**To do:**
Collect every line of the records that contains the string "allowEdgeOverflow", treating case as significant.

******************************

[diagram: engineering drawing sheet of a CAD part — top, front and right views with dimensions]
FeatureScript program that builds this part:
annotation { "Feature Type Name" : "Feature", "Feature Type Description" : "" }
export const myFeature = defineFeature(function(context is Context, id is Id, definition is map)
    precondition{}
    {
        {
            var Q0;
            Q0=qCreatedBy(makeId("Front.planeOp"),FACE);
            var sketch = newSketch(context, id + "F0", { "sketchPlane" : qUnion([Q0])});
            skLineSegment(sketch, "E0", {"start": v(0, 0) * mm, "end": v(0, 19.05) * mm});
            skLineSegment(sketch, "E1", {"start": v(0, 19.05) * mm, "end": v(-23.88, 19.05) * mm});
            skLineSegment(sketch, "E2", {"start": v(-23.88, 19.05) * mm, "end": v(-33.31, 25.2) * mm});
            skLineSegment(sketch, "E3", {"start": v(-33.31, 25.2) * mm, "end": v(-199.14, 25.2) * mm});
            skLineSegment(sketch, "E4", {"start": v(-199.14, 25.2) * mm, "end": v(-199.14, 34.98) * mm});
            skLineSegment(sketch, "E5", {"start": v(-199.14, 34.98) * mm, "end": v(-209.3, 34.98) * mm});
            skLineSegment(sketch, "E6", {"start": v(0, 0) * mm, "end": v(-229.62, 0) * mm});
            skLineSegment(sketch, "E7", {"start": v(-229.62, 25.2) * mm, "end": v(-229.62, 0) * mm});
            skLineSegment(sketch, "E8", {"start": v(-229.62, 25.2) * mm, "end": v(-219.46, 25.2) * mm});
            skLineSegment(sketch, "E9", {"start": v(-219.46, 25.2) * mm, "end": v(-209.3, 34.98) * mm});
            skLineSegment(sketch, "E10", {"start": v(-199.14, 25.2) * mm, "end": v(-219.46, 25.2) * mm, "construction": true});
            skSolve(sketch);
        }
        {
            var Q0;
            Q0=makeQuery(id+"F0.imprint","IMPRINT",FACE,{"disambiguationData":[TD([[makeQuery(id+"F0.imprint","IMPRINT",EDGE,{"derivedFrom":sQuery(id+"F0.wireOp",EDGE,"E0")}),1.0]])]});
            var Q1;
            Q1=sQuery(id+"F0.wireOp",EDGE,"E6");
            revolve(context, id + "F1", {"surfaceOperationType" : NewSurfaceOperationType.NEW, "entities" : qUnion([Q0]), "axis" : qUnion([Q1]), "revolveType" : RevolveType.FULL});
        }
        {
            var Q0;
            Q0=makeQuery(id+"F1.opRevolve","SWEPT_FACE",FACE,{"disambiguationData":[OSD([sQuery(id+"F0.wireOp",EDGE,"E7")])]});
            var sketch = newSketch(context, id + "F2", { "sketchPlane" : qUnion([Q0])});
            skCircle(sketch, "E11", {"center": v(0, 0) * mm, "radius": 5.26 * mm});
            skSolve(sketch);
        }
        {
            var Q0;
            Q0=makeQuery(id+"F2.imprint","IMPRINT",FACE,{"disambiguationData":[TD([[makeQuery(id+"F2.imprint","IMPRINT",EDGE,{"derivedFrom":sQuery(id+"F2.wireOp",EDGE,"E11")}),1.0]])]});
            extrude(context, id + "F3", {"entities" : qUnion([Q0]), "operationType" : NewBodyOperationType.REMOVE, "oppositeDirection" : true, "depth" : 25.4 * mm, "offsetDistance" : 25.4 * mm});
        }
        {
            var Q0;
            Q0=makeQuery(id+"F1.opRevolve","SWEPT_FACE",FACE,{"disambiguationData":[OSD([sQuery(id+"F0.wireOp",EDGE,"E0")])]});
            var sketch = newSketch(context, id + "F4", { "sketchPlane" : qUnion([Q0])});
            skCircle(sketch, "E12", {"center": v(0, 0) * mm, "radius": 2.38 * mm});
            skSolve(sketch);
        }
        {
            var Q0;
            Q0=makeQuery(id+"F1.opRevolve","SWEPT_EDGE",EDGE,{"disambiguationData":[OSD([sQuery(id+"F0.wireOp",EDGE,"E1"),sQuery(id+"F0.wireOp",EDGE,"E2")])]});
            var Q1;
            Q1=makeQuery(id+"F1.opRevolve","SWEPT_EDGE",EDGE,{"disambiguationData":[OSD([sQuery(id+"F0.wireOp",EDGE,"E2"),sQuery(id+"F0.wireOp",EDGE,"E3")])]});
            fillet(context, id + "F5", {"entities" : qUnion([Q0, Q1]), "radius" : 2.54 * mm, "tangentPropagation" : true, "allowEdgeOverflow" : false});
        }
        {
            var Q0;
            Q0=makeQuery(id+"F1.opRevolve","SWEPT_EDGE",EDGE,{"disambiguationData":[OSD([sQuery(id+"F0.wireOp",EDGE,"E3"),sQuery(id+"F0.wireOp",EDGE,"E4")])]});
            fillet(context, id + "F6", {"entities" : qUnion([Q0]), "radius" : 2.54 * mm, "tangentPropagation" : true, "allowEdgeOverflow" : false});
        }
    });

******************************

**Response to the task:**
            fillet(context, id + "F5", {"entities" : qUnion([Q0, Q1]), "radius" : 2.54 * mm, "tangentPropagation" : true, "allowEdgeOverflow" : false});
            fillet(context, id + "F6", {"entities" : qUnion([Q0]), "radius" : 2.54 * mm, "tangentPropagation" : true, "allowEdgeOverflow" : false});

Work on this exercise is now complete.